Zum Beispiel im Vergabeausschuss. Da kommt der Polit-Neuling aus dem Staunen gar nicht mehr heraus. 22 Tagesordnungspunkte werden da schon mal in 19 Minuten abgehandelt. Dabei geht es in dieser Zeit um Millionen. Oberem fragt nach. Sind die Feuerwehrwagen wirklich nötig? Warum müssen für die Vermesser 40 000 Euro teure Geräte angeschafft werden? Warum muss für den Auftrag nun das Doppelte vom ursprünglich kalkulierten Preis gezahlt werden? Die anderen Ausschussmitglieder wollen nicht mal die Fragen hören. "Da heißt es immer: Wir können hier keine fachlichen Diskussionen führen", sagt Klaus Oberem. Bloß: Woanders wird über die Positionen auch nicht geredet. Im Haushalt sind solche Einzelfragen kaum aufzufinden.

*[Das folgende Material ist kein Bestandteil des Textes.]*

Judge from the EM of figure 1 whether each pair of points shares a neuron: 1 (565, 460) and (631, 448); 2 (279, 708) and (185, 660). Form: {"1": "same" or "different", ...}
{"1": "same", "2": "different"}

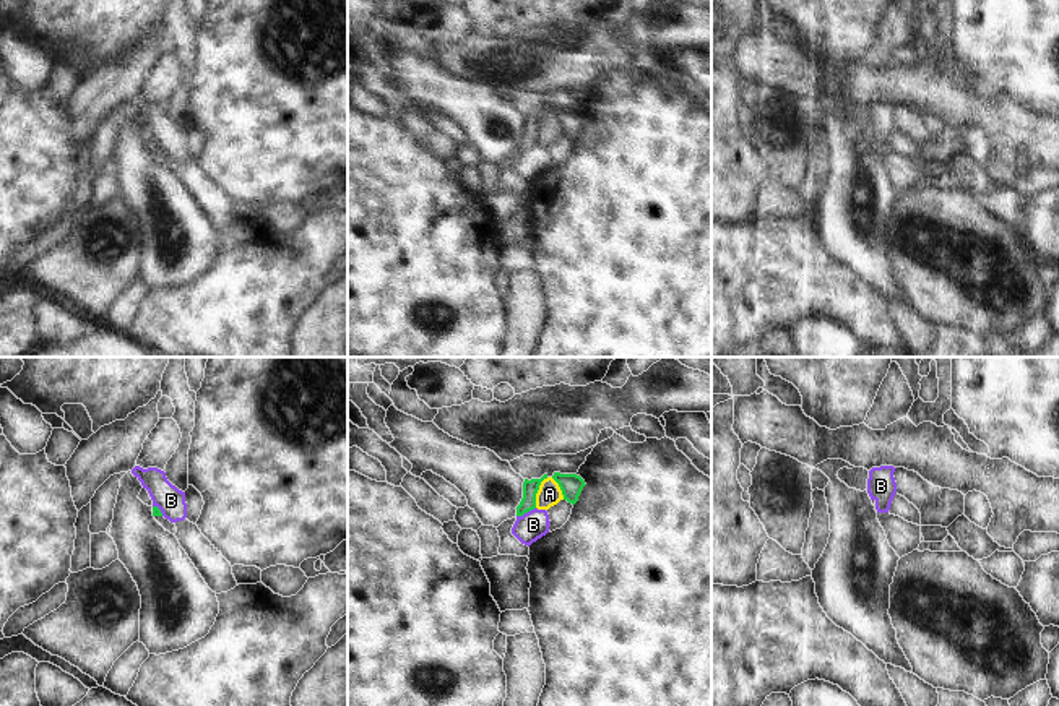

Klaus Oberem ist — noch — freundlicher und verbindlicher, als sein Vater dies ist, der in Sitzungen gerne auch austeilt — und besonders gerne gegen die Verwaltung. "Ich bin kein Besserwisser. Ich will die Dinge halt nur verstehen. Dann stimme ich auch gern zu", sagt der 43-Jährige. Doch Antworten bekommt er oft nicht. Zumindest nicht im ersten Schritt. Was nichts macht, weil auch Oberem junior sich nicht abwimmeln lässt. Drei Mal ist jetzt schon im Vergabeausschuss über die Anschaffung von Kommandowagen geredet werden. Alle anderen Fraktionen wollten abnicken. Inzwischen hat die Feuerwehr — als Folge der Nachfragen der FWG — ihre eigene Vorlage zurückgezogen. Die fehlenden Antworten sollen demnächst im zuständigen Umweltausschuss gegeben werden.

Wo Oberem junior, der als Geschäftsleiter eines Holz- und Eisenwarengroßhandels weiß, wie ein Unternehmen wirtschaften muss, verwundert den Kopf schüttelt, wird Oberem senior wütend. "Das hälst Du doch im Kopf nicht aus", sagt der 72-Jährige bei manchen Details, die sein Sohn berichtet. Zum Beispiel diesem hier: Auf die Frage, warum man bei der Renovierung der Gesamtschule Neuwerk ein Architekturbüro und nicht die eigenen Ingenieure mit der Planung beauftrage, hieß es lapidar: Damit übernehme das beauftragte Büro auch die Verantwortung für die Maßnahme. "Das heißt im Klartext: Die Ingenieure der Stadt trauen sich nicht, Entscheidungen zu treffen", sagt Erich Oberem.

Söhne, die ihren erfolgreichen Vätern folgen, haben es nicht immer leicht. "Klar, die Fußstapfen sind sehr groß", sagt Klaus Oberem. Andererseits: "Der Name öffnet Türen. Man nimmt mich wahrscheinlich ernster als andere Neulinge." Erich Oberem hat schon vor längerem angekündigt, sich nach und nach aus der ersten Reihe zurückzuziehen. Den Fraktionsvorsitz hat er bereits abgegeben. Doch mancher dürfte sich zu früh gefreut haben auf Politik ohne Oberem. Es sieht ganz danach aus, dass auch Klaus Oberem seinen Weg machen wird. Davon scheint auch der Vater auszugehen. "Der Junge macht das erstaunlich gut", sagt er und lächelt freundlich. Mancher wird das als Drohung empfinden.